En el Establecimiento Penal de Ayacucho también hay una sección de mujeres, y no podíamos irnos sin pasar a visitarlas, aunque fuera brevemente, y así lo hicimos. Solamente ingresamos al pabellón femenino una religiosa y yo, con el agua bendita, para asperjar a quienes lo desearan. Se acercaron varias mujeres, algunas con un pequeño recipiente para llevar agua bendita, las demás estaban tejiendo unas grandes mantas típicas ayacuchanas o atendiendo la visita de sus familiares en un patio central bastante colorido. Una mujer se me acercó portando en brazos a su recién nacido. Al abandonar el pabellón femenino, salimos de la cárcel, uno de los internos, el encargado de la capilla, parecía decirnos con la mirada que no nos fuéramos, o que volviéramos pronto…
He cumplido de esta manera con una de
las obras de misericordia corporales, la de visitar a los presos, recogida en
la cita de Mateo 25, 36.
Recordando una experiencia pasada:
La primera vez que fui a una cárcel fue en 2019. Se trataba de la correccional de menores de mi ciudad. Fue una experiencia dolorosa por el hecho de ver a niños y adolescentes privados de libertad. Muchos de ellos habían cometido serios crímenes y sus papás también estaban encarcelados. Otros solo tenían problemas de conducta y estaban allí porque ni sus familiares pudieron con ellos, entre tantas historias que son difíciles de comprender, pero dignas de conocer.

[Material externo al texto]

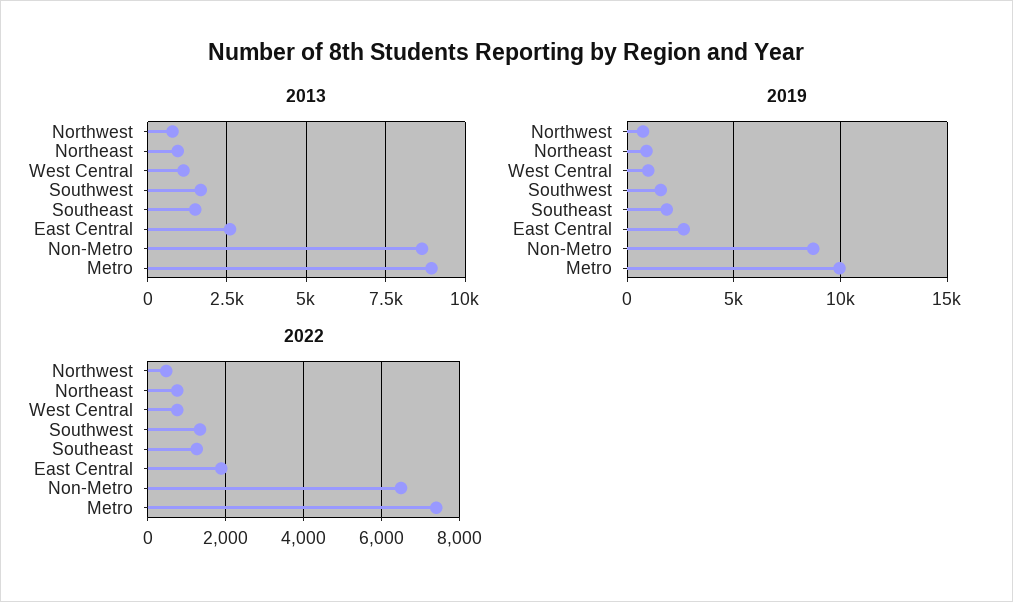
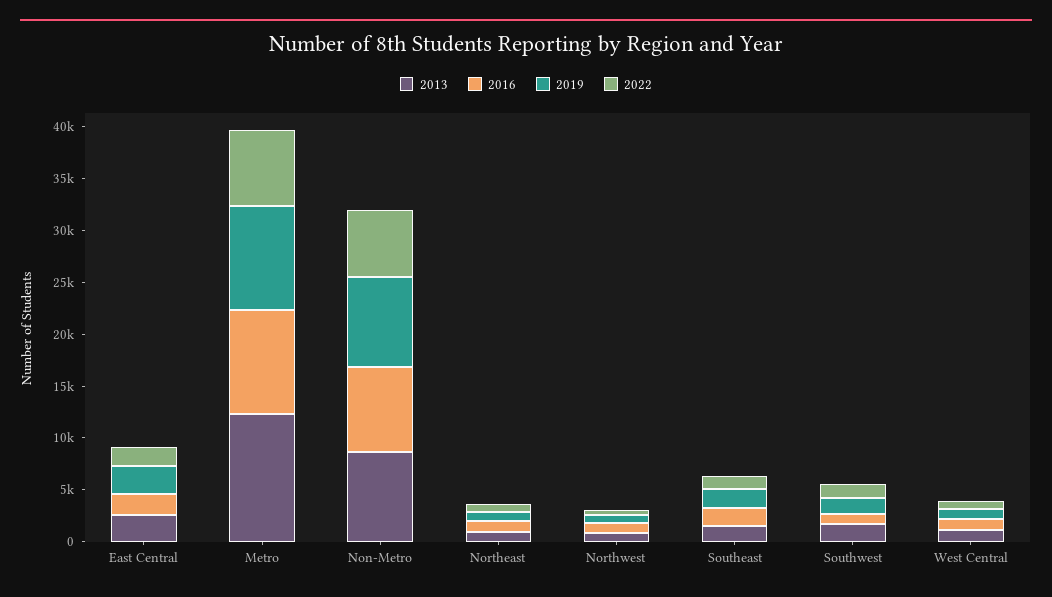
  {
    "2013": {
      "Northwest": 750,
      "Northeast": 1000,
      "West Central": 1250,
      "Southwest": 1750,
      "Southeast": 1500,
      "East Central": 2500,
      "Non-Metro": 8750,
-     "Metro": 9000
+     "Metro": 12000
    },
    "2019": {
      "Northwest": 500,
      "Northeast": 1000,
      "West Central": 1000,
      "Southwest": 1500,
      "Southeast": 2000,
      "East Central": 2500,
      "Non-Metro": 8500,
      "Metro": 10000
    },
    "2022": {
      "Northwest": 400,
      "Northeast": 800,
      "West Central": 800,
      "Southwest": 1400,
      "Southeast": 1200,
      "East Central": 1800,
      "Non-Metro": 6600,
      "Metro": 7400
-   }
+   },
+   "2016": {
+     "East Central": 2000,
+     "Metro": 10000,
+     "Non-Metro": 8000,
+     "Northeast": 1000,
+     "Northwest": 1000,
+     "Southeast": 2000,
+     "Southwest": 1000,
+     "West Central": 1000
+   }
  }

Recuerdo que al final de aquella fugaz visita, que al igual que hoy se trataba de una celebración eucarística en la capilla, nos invitaron a comer lo que ese día habían preparado para los internos: arroz, lentejas, yuca frita y agua. Comimos aquel menú con el mayor fervor posible, pensando en que de vuelta al Seminario nos esperaba el almuerzo que allí nos habían guardado, pero, la sorpresa fue grande, pues al llegar nos dimos cuenta de que el menú era idéntico, a excepción del agua, que estaba mezclada con un poco de azúcar y un lejano sabor a fresa. Aunque estábamos libres, comíamos como en la cárcel, pero, nada de eso era importante, pues “el amor todo lo soporta”.